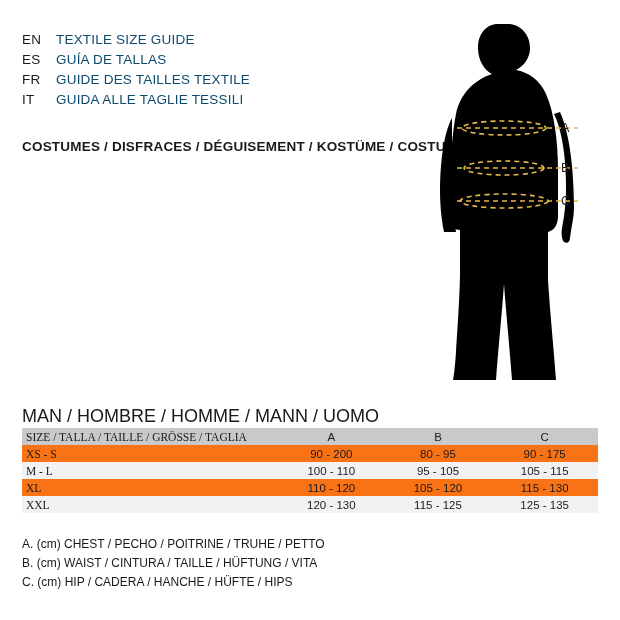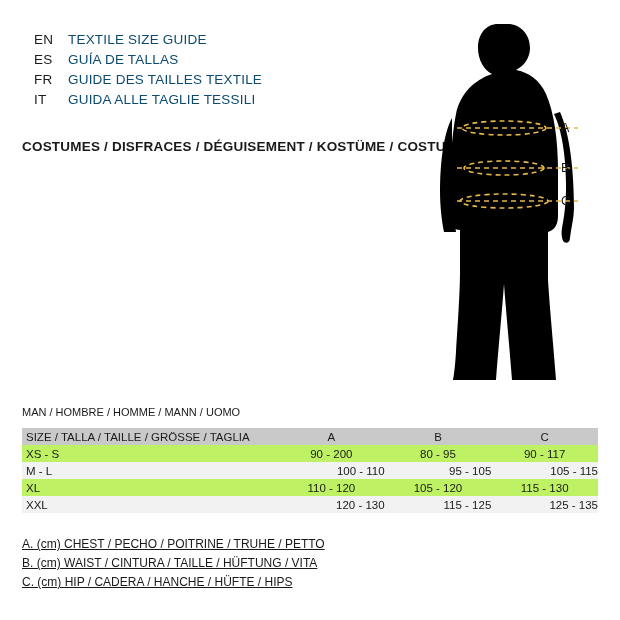--- a/index.html
+++ b/index.html
@@ -27,21 +27,20 @@
     top: 30px;
     width: 360px;
   }
   .lang-row {
     display: flex;
     align-items: center;
     height: 20px;
     line-height: 20px;
     font-size: 13.5px;
     letter-spacing: 0.2px;
-    margin-left: 12px;
   }
   .lang-code {
     width: 34px;
     flex: 0 0 34px;
     color: #1a1a1a;
   }
   .lang-text {
     color: #0c4a6e;
   }
 
@@ -72,21 +71,21 @@
   }
   .label-a { left: 131px; top: 99px; }
   .label-b { left: 131px; top: 139px; }
   .label-c { left: 131px; top: 172px; }
 
   
   .man-title {
     position: absolute;
     left: 22px;
     top: 406px;
-    font-size: 11px;
+    font-size: 18px;
     color: #1a1a1a;
   }
   table.size-table {
     position: absolute;
     left: 22px;
     top: 428px;
     width: 576px;
     border-collapse: collapse;
     font-size: 11.5px;
   }
@@ -96,33 +95,33 @@
     height: 17px;
     font-weight: normal;
     color: #1a1a1a;
     text-align: center;
   }
   table.size-table th.first,
   table.size-table td.first {
     text-align: left;
     padding-left: 4px;
     width: 252px;
+    font-family: Liberation Serif, serif;
   }
   table.size-table th { background: #c9c9c9; }
-  tr.row-odd td  { background: #bef264; }
-  tr.row-even td { background: #f2f2f2; text-align: right; }
+  tr.row-odd td  { background: #f97316; }
+  tr.row-even td { background: #f2f2f2; }
 
   .legend {
     position: absolute;
     left: 22px;
     top: 535px;
     font-size: 12px;
     line-height: 19px;
     color: #1a1a1a;
-    text-decoration: underline;
   }
 </style>
 </head>
 <body>
 
 <div class="page">
 
   <div class="lang-block">
     <div class="lang-row">
       <span class="lang-code">EN</span>
@@ -212,21 +211,21 @@
         <th>A</th>
         <th>B</th>
         <th>C</th>
       </tr>
     </thead>
     <tbody>
       <tr class="row-odd">
         <td class="first">XS - S</td>
         <td>90 - 200</td>
         <td>80 - 95</td>
-        <td>90 - 117</td>
+        <td>90 - 175</td>
       </tr>
       <tr class="row-even">
         <td class="first">M - L</td>
         <td>100 - 110</td>
         <td>95 - 105</td>
         <td>105 - 115</td>
       </tr>
       <tr class="row-odd">
         <td class="first">XL</td>
         <td>110 - 120</td>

**Task instructions:** Show each line of the material where the word "size" occurs.

**Written reply:**
     font-size: 13.5px;
-    font-size: 11px;
+    font-size: 18px;
   table.size-table {
     font-size: 11.5px;
   table.size-table th.first,
   table.size-table td.first {
   table.size-table th { background: #c9c9c9; }
     font-size: 12px;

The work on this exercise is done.